The `scripts/train.py` loop uses `OptimisedCompressiveTransformer` wrapped in `CATWrapper`.  
Key features:
- **Mixed precision** (`torch.amp`) with `bfloat16` on ROCm/Ampere+, `float16` otherwise
- **Cosine LR schedule with linear warmup** (`vortex.utils.training.cosine_with_warmup`)
- **Gradient clipping** (`grad_clip=1.0`) + AdamW weight decay
- **EarlyStopping** on validation BPD (patience=5, min_delta=1e-4)
- **TensorBoard** logging + live ASCII scoreboard with BPD trend vs baselines
- **Gradient checkpointing** (enabled per config; ~40 % VRAM reduction)

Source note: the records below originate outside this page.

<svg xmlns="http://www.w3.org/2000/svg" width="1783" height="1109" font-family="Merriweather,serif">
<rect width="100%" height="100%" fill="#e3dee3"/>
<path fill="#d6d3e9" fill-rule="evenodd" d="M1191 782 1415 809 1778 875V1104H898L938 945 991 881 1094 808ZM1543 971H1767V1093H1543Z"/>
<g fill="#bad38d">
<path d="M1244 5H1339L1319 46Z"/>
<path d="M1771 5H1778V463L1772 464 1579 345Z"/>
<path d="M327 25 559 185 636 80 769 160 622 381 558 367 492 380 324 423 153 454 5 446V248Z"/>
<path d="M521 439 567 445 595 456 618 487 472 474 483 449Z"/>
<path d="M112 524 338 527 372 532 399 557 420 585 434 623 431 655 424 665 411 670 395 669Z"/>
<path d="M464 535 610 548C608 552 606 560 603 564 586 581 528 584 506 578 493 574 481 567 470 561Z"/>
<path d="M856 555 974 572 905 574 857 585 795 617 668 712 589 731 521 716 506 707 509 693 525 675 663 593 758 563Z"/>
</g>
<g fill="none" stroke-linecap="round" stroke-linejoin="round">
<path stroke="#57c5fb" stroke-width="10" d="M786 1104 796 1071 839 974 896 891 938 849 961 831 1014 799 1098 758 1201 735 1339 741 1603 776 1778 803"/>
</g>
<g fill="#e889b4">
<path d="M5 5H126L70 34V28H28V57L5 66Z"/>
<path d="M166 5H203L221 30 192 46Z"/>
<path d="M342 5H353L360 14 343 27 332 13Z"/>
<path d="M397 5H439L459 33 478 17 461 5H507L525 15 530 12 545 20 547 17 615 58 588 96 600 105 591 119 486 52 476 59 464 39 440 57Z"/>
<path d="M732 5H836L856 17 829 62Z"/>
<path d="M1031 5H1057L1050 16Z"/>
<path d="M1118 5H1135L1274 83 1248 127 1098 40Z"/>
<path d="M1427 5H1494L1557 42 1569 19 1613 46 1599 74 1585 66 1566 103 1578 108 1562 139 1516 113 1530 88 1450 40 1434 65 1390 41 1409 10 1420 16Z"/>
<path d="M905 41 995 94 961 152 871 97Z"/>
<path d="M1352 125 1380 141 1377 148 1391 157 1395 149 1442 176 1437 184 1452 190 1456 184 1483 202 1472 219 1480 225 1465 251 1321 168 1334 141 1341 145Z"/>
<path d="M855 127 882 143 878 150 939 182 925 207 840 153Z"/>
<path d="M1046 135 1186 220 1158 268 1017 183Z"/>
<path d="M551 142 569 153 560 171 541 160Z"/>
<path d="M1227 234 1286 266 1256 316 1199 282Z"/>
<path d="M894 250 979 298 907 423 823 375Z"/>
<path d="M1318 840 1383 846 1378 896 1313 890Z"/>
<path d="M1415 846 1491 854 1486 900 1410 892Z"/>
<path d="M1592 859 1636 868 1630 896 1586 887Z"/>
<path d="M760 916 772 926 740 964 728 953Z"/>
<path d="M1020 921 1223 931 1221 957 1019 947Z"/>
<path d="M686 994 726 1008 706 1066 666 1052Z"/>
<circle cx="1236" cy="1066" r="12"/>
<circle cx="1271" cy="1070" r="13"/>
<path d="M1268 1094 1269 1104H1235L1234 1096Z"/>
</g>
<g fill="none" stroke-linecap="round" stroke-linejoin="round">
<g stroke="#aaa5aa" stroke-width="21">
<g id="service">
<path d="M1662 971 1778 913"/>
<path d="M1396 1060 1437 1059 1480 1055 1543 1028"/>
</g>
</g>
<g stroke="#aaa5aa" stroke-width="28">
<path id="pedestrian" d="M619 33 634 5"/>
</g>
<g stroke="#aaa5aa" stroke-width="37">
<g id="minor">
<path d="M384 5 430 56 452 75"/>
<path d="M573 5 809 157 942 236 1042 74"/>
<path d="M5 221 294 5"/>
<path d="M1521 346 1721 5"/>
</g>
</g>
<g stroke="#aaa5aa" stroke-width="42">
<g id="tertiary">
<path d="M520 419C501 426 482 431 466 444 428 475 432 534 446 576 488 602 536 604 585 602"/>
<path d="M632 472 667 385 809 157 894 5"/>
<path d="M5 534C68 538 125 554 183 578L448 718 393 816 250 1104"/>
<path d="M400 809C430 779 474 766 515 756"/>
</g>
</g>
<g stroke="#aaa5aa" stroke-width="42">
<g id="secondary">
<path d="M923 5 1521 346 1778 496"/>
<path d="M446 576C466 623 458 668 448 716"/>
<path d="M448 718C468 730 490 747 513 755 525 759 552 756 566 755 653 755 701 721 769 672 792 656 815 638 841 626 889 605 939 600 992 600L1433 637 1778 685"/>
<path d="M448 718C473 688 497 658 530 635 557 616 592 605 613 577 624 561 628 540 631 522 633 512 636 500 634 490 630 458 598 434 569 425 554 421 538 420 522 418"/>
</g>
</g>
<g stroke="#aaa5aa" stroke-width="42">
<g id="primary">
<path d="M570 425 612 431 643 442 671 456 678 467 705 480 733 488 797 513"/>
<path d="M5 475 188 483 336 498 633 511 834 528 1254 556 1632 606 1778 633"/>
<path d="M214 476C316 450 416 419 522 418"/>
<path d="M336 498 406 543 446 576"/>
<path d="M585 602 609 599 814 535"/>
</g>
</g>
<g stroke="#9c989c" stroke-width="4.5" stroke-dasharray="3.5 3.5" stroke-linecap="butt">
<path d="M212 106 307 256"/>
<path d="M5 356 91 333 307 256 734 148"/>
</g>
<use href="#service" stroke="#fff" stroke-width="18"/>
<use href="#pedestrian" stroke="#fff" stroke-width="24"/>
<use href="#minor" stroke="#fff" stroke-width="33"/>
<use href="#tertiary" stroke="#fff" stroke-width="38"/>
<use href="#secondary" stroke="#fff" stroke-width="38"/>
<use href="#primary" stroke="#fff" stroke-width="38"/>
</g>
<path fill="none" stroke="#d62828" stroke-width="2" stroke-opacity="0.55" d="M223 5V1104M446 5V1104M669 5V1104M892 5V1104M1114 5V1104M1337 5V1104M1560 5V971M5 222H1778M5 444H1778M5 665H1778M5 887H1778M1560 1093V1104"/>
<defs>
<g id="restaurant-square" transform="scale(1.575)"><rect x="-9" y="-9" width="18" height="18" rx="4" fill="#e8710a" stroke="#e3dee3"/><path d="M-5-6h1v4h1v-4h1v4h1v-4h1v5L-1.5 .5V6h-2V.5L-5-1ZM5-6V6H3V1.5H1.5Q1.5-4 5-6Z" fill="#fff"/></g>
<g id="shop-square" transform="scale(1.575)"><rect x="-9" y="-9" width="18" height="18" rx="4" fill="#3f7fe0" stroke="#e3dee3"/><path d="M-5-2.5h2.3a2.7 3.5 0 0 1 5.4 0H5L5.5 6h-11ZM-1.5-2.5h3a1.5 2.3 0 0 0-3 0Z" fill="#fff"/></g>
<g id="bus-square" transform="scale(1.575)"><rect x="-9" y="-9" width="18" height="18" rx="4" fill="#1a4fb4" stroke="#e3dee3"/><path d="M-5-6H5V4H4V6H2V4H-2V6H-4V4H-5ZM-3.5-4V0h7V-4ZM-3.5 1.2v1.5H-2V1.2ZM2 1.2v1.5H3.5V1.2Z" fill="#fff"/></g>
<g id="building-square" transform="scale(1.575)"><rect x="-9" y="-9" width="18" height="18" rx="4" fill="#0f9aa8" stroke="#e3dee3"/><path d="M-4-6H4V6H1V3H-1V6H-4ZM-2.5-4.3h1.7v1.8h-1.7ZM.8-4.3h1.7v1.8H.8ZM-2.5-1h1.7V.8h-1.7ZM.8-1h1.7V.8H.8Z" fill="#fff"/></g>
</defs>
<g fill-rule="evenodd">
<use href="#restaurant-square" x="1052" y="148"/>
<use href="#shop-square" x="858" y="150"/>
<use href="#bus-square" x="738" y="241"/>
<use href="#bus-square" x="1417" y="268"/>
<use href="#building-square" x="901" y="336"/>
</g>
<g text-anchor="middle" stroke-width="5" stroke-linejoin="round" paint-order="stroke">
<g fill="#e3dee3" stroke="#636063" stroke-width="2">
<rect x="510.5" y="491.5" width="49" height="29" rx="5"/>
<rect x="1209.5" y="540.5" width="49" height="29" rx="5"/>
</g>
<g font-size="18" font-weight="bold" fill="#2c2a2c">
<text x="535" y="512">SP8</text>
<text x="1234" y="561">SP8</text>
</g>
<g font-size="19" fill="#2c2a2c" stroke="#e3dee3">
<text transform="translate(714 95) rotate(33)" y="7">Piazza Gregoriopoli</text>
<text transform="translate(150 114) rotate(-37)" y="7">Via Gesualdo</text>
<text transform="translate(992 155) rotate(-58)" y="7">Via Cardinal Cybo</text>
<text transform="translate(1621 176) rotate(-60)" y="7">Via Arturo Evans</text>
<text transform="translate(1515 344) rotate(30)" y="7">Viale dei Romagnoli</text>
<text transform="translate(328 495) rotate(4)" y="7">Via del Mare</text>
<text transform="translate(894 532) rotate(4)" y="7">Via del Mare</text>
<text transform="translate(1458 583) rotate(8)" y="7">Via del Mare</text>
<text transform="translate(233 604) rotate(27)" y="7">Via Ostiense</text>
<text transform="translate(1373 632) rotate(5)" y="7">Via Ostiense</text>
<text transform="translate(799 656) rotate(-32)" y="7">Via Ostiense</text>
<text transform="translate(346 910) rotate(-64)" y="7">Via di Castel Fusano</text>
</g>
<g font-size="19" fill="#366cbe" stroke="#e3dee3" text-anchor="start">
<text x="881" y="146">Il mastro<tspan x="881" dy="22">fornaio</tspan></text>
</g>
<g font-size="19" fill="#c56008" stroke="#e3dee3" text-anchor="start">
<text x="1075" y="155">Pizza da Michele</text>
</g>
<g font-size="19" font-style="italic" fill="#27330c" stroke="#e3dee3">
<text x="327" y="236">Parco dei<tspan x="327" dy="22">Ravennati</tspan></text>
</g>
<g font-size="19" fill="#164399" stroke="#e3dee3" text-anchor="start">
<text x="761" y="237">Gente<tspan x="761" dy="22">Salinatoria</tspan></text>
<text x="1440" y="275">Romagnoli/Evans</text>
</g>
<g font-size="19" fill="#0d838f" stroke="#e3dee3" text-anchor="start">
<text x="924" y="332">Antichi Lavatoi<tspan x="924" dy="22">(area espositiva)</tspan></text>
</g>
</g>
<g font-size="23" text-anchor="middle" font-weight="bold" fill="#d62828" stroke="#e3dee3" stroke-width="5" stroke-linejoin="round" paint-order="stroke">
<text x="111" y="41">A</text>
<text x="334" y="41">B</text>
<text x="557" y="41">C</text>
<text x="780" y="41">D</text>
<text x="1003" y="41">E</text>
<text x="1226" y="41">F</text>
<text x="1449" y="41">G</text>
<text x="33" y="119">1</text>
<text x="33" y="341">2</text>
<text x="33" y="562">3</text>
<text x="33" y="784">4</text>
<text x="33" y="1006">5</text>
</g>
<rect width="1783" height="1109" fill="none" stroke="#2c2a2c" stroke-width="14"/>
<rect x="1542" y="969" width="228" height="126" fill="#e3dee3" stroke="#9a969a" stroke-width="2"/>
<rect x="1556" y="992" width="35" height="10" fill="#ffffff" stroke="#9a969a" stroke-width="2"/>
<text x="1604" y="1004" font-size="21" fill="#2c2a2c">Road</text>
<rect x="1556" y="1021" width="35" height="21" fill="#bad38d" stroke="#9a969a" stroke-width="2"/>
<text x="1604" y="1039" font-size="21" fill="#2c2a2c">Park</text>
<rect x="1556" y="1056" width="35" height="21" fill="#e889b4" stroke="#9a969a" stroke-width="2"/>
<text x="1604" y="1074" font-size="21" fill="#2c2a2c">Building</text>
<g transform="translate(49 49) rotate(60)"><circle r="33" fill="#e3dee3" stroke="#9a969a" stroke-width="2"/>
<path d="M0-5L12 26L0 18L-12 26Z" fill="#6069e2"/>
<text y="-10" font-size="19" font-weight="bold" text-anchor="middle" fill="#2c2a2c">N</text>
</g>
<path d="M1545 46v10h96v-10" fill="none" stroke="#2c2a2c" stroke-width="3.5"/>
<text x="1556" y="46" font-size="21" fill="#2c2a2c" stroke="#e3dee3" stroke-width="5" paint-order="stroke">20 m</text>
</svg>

Default hyperparameters (`configs/default.yaml`):

```
d_model: 512  |  n_layers: 8  |  n_heads: 8  |  d_ff: 2048
window: 512   |  compression_rate: 4          |  dropout: 0.1
batch_size: 32  |  lr: 3e-4  |  warmup: 4000  |  max_steps: 100000
```

---

## ATLAS Dataset

- **Source**: CERN EOS `root://eospublic.cern.ch//eos/opendata/atlas/datascience/ATLAS-FTAG-2023-05/`
- **Format**: HDF5 → extracted to raw binary (`atlas.bin`) via `download.py`
- **Benchmark sample**: `mc-flavtag-ttbar-medium.bin` (1 GB) — used for both baseline and Vortex evaluation
- **Structured dtype**: 30 fields including `pt_btagJes`, `GN2v01_pb`, kinematics, labels
- See `docs/ARCHITECTURE_COMPARISON.md` for a detailed v1 → v3 component diff and BPD benchmarks.